Relationships...Honesty isn't the Best Policy
You are always be exhorted to be Honest.
To have the all night confession.
This is not good advice.
In fact, considering your life, this might be very bad advice.
A lot of what you did, said, and were, is Not You any more.
Further, many of these Confessions lead to the end of a relationship because the other person is not able or willing or capable of imaging what happened and why it happened.
To explain, second by second is not going to lead to catharsis but to termination.
You are at an airport, a bus or train station, because you have to get away.
You have to get away from the most horrific heart break.
You have nowhere to go, really, but you can't stay.
You are sitting at that airport, bus or train station, when someone sits near you,
and you can see, despite your pain, the same thing that happened to you is
written on that stranger's face.
Somehow you say something or that person does, and a conversation starts
about now things. And somehow you wind up in a relationship.
You never say a word, nor hear one about the past. It is as if everything
that happened which tore your heart from your chest was written in a
letter and is blacked out: -
Never said, never to be thought of, and never shared.
Do you Ever Share the Past?
The word Past means just that; a period which is gone. Something that happened and is over. Not a current complication, not something that needs to be explained. Something that happened, and is Over.
You fell insanely in love with someone you would have died for. You invested every atom of your being. Your entire world was the other person. But it ended. And now you are with this new person. Is there anything that you need to say about that past relationship beyond: "Over?"
Think about someone telling you:
how much they loved that other person, not you. And you will think, "If that other person hadn't....than I wouldn't be here...and does this person, whom I love, love me as much as the Other? Or am I second best? A surrogate, a make do?
So what do you expect that person you are with now to think if you dump the Past on them?
And What If?
Everyone has a past. Even if you're ten years old.
Look at that nice couple over there.
Both have jobs, both are thoroughly decent people.
Does he need to know that when she was 16 she got involved with a wild
crowd, got pregnant, her mother got her an abortion, she straightened
herself out and he met her years after?
Does she need to know that he got so drunk when he was 16 that he wound up in
some XXX sex situation, and it took him years to forget about it and move on?
What about the woman who was married, and hurt and spent a couple of years
with meaningless hookups so as not to ever feel so deeply again, and finally
got herself together, and decided to start afresh.
What about that man who spent his years having sex with anything that was passingly female and had the shock of his life when he thought he had AIDs, and because he was spared has become the most faithful man on the planet?

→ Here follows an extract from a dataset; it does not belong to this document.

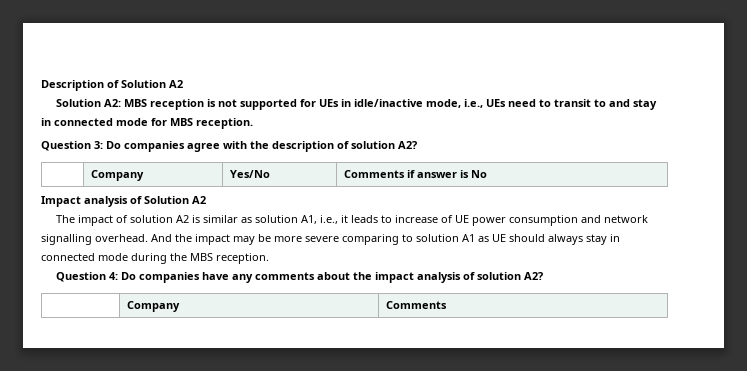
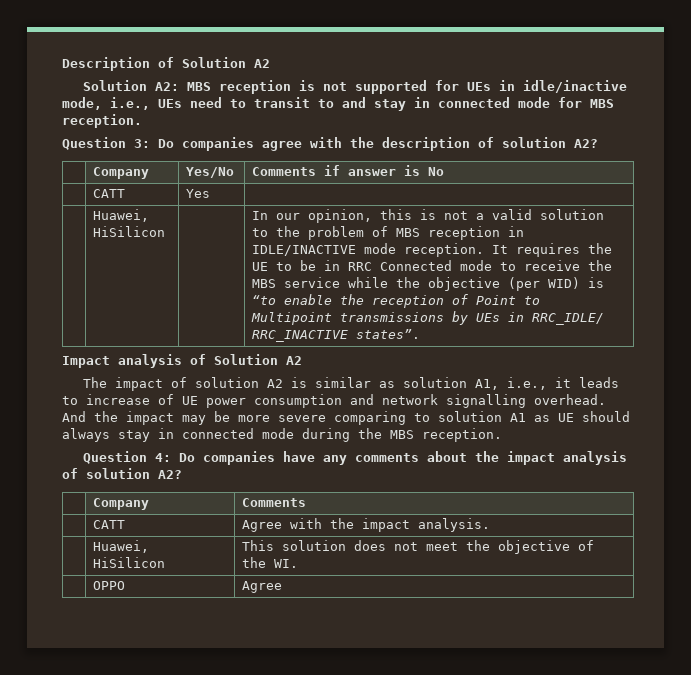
(487, 174) none -> [93,189,126,198] [186,189,211,198] [93,209,150,222] [93,226,166,237] [252,209,605,223] [252,226,525,240] [252,243,613,257] [252,260,613,271] [252,277,605,291] [252,294,541,308] [251,311,605,325] [252,329,421,342] // | CATT | Yes | // | Huawei, HiSilicon | | In our opinion, this is not a valid solution to the problem of MBS reception in IDLE/INACTIVE mode reception. It requires the UE to be in RRC Connected mode to receive the MBS service while the objective (per WID) is “to enable the reception of Point to Multipoint transmissions by UEs in RRC_IDLE/ RRC_INACTIVE states”.
(447, 305) none -> [93,520,126,529] [242,518,491,532] [93,540,150,553] [93,557,166,568] [242,540,595,554] [242,557,299,568] [93,581,126,590] [242,581,283,593] // | CATT | Agree with the impact analysis. // | Huawei, HiSilicon | This solution does not meet the objective of the WI. // | OPPO | Agree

In the cases above you see the life changes these people have made. The start over, clean slate, and one meets them when their slate is clean and falls in love. To learn the past would make this person 'a lie'.
The wonderful young lady one marries is now revealed to have been one of those street gals who has sex with whomever, gets an abortion, and so who is she really?
That sparkling man, is he really straight? Or is he suppressing his homosexual tendencies?
This Lady who used to be the Town Punch, this Guy who used to be the Village Ram; can you look at them with the same respect if you knew their past?
It is Not Lying
I don't remember the last time I chewed bubble gum, in fact, the only reason I think of bubble gum is because I'm chewing one of those breath fresheners. It is not lying not to mention the last time I chewed bubble gum, because I don't think about it.
You shouldn't be thinking about the past, you shouldn't be wallowing in all your faults and mistakes. If you do, you'll wind up in a psychiatric ward.
Because you close the door on your past you are not going to regurgitate it as if it is vital to insure the other person knows every fart you ever laid.
If you were married before or engaged or living together, you can toss it off with a shrug. During a babblethon when there's some rehash of the past drop it like a piece of popcorn. This makes it clear that it isn't important to you.
But those relationships which were devastating, don't share the details. Those terrible things you did back when, forget them. if they ever come up, (which 99.999% they won't) and if you are ever confronted, you can always say, "It isn't who I am. I forgot about it." And don't prolong any discussion.
In most cases, too much honesty is why your relationship ends.
When you meet some one, live in the moment. Now. Be here Now. Not reflecting on the last time you...and what you used to do...and how it used to be...but Now.
If you are here NOW dealing with Now, being here, the past is irrelevant. There is no need for a rehash. Only what will affect you NOW need be mentioned. If there's an Ex or child support to be paid, or if you have to report to the parole board, or if you have to go for dialysis, or if were Playmate of the Month or are wanted in three states...yes. That should be shared. But relationships that ended, events that will never happen again, feelings that died, don't need to be resurrected.